Tengah Malam
"Ren?" Panggilku padanya. Dia menoleh menatapku dengan pandangan yang... entahlah. Yang pasti tidak bisa kuartikan. Pandangannya terasa kosong.
"Kita tinggal di sini. Aku tidak mau pindah."
"HA!?" Aku, Surya dan Rian berpandangan. Tidak mengerti dengan pembicaraan pemuda ini. Tadi sebelum maghrib dia ngotot ingin keluar dari rumah ini. Lalu sekarang, setelah dia menghilang dengan mudah mengatakan tidak mau pindah. Apakah Reno baru saja mendapat pencerahan?
"Bukannya tadi kamu ngotot tidak mau pindah saat maghrib? Kok tiba-tiba berubah pikiran?" Tanya Rian mewakili pertanyaanku. Namun Reno tidak menjawab ia hanya bergeming duduk dengan kedua tangan menyatu di atas paha. Tidak menoleh ke arah kami dan tidak bersuara sedikitpun.
Hingga aura di dalam rumah seketika berubah drastis. Menjadi sangat-sangat dingin sekali. Membuat bulu kudukku berdiri seketika.
"Ya sudah kalau kamu tidak mau pindah. Sekarang kita beres-beres saja dulu.
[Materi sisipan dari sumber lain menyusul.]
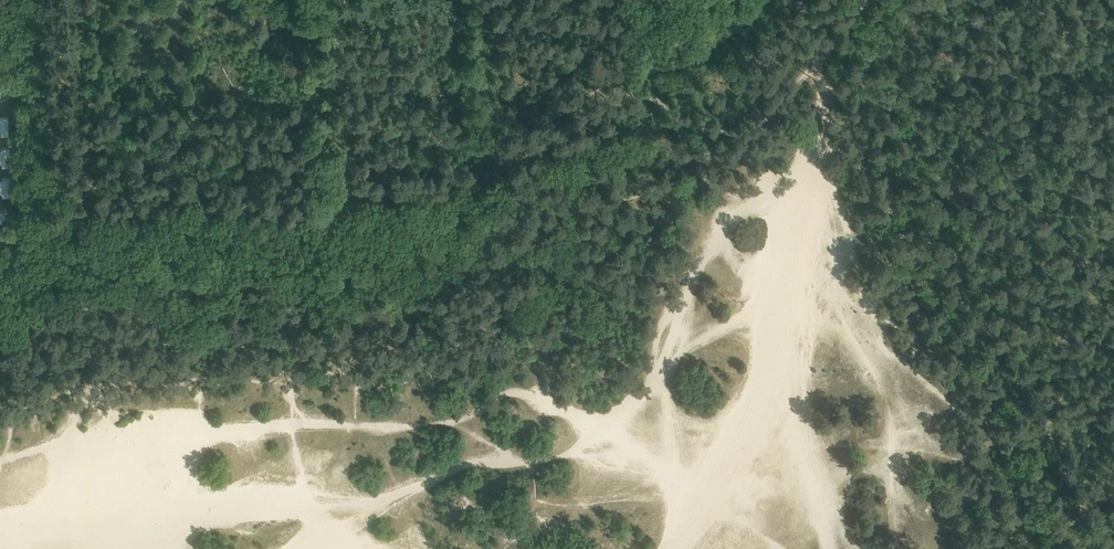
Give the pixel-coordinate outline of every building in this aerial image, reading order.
[(15,92),(15,81),(0,81),(0,92),(15,92)] [(13,109),(13,98),(0,99),(0,109),(13,109)] [(15,126),(4,127),(5,137),(16,136),(15,126)] [(16,145),(16,137),(0,138),(0,146),(16,145)] [(7,146),(8,158),(17,158),(17,146),(7,146)] [(0,162),(0,171),(15,170),(14,161),(0,162)] [(14,194),(13,185),(0,186),(0,194),(14,194)]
Rumah ini tidak sempat kita bersihkan tadi," ujar Surya memecah keheningan yang melanda.
"Bagaimana dengan pembagian kamar? Setahuku di rumah ini hanya ada tiga kamar. Satu di bawah dan dua di atas. Aku sudah memeriksanya tadi."
"Empat." Celetuk Reno membuat pandanganku beralih padanya. Kutatap dia lamat-lamat berharap ada penjelasan darinya setelah mengatakan angka itu.
"Aku tidur di situ!" Reno menunjuk lorong gelap penghubung jalan. Entah arah mana yang ia tunjuk aku tidak tahu.
"Ada kamar di situ?" Tanyaku padanya. Namun dia tidak menjawab lagi. Membuatku kesal dan ingin kubuka mulutnya itu agar dia berbicara lebih jelas. Buka sepotong-sepotong seperti ini.
"Itu kamarku," ucap Reno sembari berjalan menuju lorong penghubung ruang tamu dan ruang belakang yang kuyakini lampu di atasnya telah rusak. Karena saat Reno melangkah lampu itu berkedip-kedip dengan bunyi yang agak menakutkan.
Drttt... drrrt...
Mungkin seperti itu bunyinya. Tapi anehnya, pemuda itu tidak takut sama sekali. Dia terus berjalan sampai hilang di lorong itu. Mungkin sudah berbelok. Yang aku tahu saat tadi siang menelusuri ruang belakang. Memang ada sebuah pintu kecil setelah lorong. Di dekat tangga dan menurutku ruangan itu kecil sekali.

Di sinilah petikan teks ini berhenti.